All the data beneath this line is to be reproduced exactly.

(Stored items)
● ● ●
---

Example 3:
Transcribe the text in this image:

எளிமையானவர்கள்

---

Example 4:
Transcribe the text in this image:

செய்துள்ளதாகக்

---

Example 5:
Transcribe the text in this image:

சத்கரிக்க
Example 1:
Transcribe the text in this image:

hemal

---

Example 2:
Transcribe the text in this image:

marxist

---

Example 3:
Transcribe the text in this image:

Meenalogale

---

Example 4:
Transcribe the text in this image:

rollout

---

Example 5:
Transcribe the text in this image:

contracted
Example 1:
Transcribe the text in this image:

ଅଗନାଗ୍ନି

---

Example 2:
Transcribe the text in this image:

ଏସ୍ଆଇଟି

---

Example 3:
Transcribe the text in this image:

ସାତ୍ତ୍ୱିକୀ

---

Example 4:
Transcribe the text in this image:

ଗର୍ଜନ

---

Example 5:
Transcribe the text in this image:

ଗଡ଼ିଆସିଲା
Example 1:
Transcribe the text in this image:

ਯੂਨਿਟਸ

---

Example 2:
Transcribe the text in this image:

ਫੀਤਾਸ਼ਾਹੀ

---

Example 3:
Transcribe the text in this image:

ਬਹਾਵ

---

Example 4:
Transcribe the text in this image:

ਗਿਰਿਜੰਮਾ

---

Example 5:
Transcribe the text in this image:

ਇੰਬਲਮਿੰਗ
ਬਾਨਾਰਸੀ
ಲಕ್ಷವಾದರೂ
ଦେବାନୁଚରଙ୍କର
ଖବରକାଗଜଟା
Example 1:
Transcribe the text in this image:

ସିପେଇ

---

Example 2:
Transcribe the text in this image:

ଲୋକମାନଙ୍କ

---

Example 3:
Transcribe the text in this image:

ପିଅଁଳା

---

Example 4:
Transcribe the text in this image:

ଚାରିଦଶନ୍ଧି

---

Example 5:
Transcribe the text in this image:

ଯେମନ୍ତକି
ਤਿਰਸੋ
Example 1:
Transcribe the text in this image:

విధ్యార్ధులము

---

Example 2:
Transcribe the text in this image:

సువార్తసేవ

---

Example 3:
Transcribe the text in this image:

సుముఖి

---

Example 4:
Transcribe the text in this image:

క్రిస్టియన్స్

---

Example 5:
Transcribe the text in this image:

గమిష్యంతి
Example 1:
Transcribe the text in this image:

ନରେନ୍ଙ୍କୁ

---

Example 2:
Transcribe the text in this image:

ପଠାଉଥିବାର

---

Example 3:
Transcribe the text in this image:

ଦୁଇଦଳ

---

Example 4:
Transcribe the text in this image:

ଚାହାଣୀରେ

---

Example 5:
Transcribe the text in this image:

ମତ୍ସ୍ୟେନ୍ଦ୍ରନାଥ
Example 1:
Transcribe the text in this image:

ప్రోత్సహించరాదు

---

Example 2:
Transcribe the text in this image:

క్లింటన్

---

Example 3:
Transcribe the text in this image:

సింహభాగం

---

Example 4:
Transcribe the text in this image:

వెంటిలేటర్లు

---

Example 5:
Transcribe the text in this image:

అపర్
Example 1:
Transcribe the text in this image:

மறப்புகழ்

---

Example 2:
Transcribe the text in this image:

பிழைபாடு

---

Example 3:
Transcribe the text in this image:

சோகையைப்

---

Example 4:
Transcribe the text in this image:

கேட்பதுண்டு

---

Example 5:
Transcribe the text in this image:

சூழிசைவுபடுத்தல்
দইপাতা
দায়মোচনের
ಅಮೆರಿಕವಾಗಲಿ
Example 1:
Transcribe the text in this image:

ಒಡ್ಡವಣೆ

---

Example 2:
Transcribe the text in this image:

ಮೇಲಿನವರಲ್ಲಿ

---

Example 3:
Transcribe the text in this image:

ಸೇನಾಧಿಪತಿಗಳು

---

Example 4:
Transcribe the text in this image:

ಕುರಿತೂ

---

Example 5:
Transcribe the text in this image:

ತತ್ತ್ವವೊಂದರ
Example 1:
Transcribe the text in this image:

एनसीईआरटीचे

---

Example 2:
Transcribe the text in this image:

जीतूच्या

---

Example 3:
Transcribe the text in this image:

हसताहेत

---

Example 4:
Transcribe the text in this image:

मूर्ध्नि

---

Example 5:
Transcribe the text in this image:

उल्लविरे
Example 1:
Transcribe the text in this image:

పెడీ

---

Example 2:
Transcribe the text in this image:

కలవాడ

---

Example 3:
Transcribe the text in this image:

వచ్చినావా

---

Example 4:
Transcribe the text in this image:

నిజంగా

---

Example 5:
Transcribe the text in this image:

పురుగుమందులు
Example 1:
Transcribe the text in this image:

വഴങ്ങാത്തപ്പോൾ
● ● ●
[Solution to the problem]:
---

Example 3:
Transcribe the text in this image:

எளிமையானவர்கள்

---

Example 4:
Transcribe the text in this image:

செய்துள்ளதாகக்

---

Example 5:
Transcribe the text in this image:

சத்கரிக்க
Example 1:
Transcribe the text in this image:

hemal

---

Example 2:
Transcribe the text in this image:

marxist

---

Example 3:
Transcribe the text in this image:

Meenalogale

---

Example 4:
Transcribe the text in this image:

rollout

---

Example 5:
Transcribe the text in this image:

contracted
Example 1:
Transcribe the text in this image:

ଅଗନାଗ୍ନି

---

Example 2:
Transcribe the text in this image:

ଏସ୍ଆଇଟି

---

Example 3:
Transcribe the text in this image:

ସାତ୍ତ୍ୱିକୀ

---

Example 4:
Transcribe the text in this image:

ଗର୍ଜନ

---

Example 5:
Transcribe the text in this image:

ଗଡ଼ିଆସିଲା
Example 1:
Transcribe the text in this image:

ਯੂਨਿਟਸ

---

Example 2:
Transcribe the text in this image:

ਫੀਤਾਸ਼ਾਹੀ

---

Example 3:
Transcribe the text in this image:

ਬਹਾਵ

---

Example 4:
Transcribe the text in this image:

ਗਿਰਿਜੰਮਾ

---

Example 5:
Transcribe the text in this image:

ਇੰਬਲਮਿੰਗ
ਬਾਨਾਰਸੀ
ಲಕ್ಷವಾದರೂ
ଦେବାନୁଚରଙ୍କର
ଖବରକାଗଜଟା
Example 1:
Transcribe the text in this image:

ସିପେଇ

---

Example 2:
Transcribe the text in this image:

ଲୋକମାନଙ୍କ

---

Example 3:
Transcribe the text in this image:

ପିଅଁଳା

---

Example 4:
Transcribe the text in this image:

ଚାରିଦଶନ୍ଧି

---

Example 5:
Transcribe the text in this image:

ଯେମନ୍ତକି
ਤਿਰਸੋ
Example 1:
Transcribe the text in this image:

విధ్యార్ధులము

---

Example 2:
Transcribe the text in this image:

సువార్తసేవ

---

Example 3:
Transcribe the text in this image:

సుముఖి

---

Example 4:
Transcribe the text in this image:

క్రిస్టియన్స్

---

Example 5:
Transcribe the text in this image:

గమిష్యంతి
Example 1:
Transcribe the text in this image:

ନରେନ୍ଙ୍କୁ

---

Example 2:
Transcribe the text in this image:

ପଠାଉଥିବାର

---

Example 3:
Transcribe the text in this image:

ଦୁଇଦଳ

---

Example 4:
Transcribe the text in this image:

ଚାହାଣୀରେ

---

Example 5:
Transcribe the text in this image:

ମତ୍ସ୍ୟେନ୍ଦ୍ରନାଥ
Example 1:
Transcribe the text in this image:

ప్రోత్సహించరాదు

---

Example 2:
Transcribe the text in this image:

క్లింటన్

---

Example 3:
Transcribe the text in this image:

సింహభాగం

---

Example 4:
Transcribe the text in this image:

వెంటిలేటర్లు

---

Example 5:
Transcribe the text in this image:

అపర్
Example 1:
Transcribe the text in this image:

மறப்புகழ்

---

Example 2:
Transcribe the text in this image:

பிழைபாடு

---

Example 3:
Transcribe the text in this image:

சோகையைப்

---

Example 4:
Transcribe the text in this image:

கேட்பதுண்டு

---

Example 5:
Transcribe the text in this image:

சூழிசைவுபடுத்தல்
দইপাতা
দায়মোচনের
ಅಮೆರಿಕವಾಗಲಿ
Example 1:
Transcribe the text in this image:

ಒಡ್ಡವಣೆ

---

Example 2:
Transcribe the text in this image:

ಮೇಲಿನವರಲ್ಲಿ

---

Example 3:
Transcribe the text in this image:

ಸೇನಾಧಿಪತಿಗಳು

---

Example 4:
Transcribe the text in this image:

ಕುರಿತೂ

---

Example 5:
Transcribe the text in this image:

ತತ್ತ್ವವೊಂದರ
Example 1:
Transcribe the text in this image:

एनसीईआरटीचे

---

Example 2:
Transcribe the text in this image:

जीतूच्या

---

Example 3:
Transcribe the text in this image:

हसताहेत

---

Example 4:
Transcribe the text in this image:

मूर्ध्नि

---

Example 5:
Transcribe the text in this image:

उल्लविरे
Example 1:
Transcribe the text in this image:

పెడీ

---

Example 2:
Transcribe the text in this image:

కలవాడ

---

Example 3:
Transcribe the text in this image:

వచ్చినావా

---

Example 4:
Transcribe the text in this image:

నిజంగా

---

Example 5:
Transcribe the text in this image:

పురుగుమందులు
Example 1:
Transcribe the text in this image:

വഴങ്ങാത്തപ്പോൾ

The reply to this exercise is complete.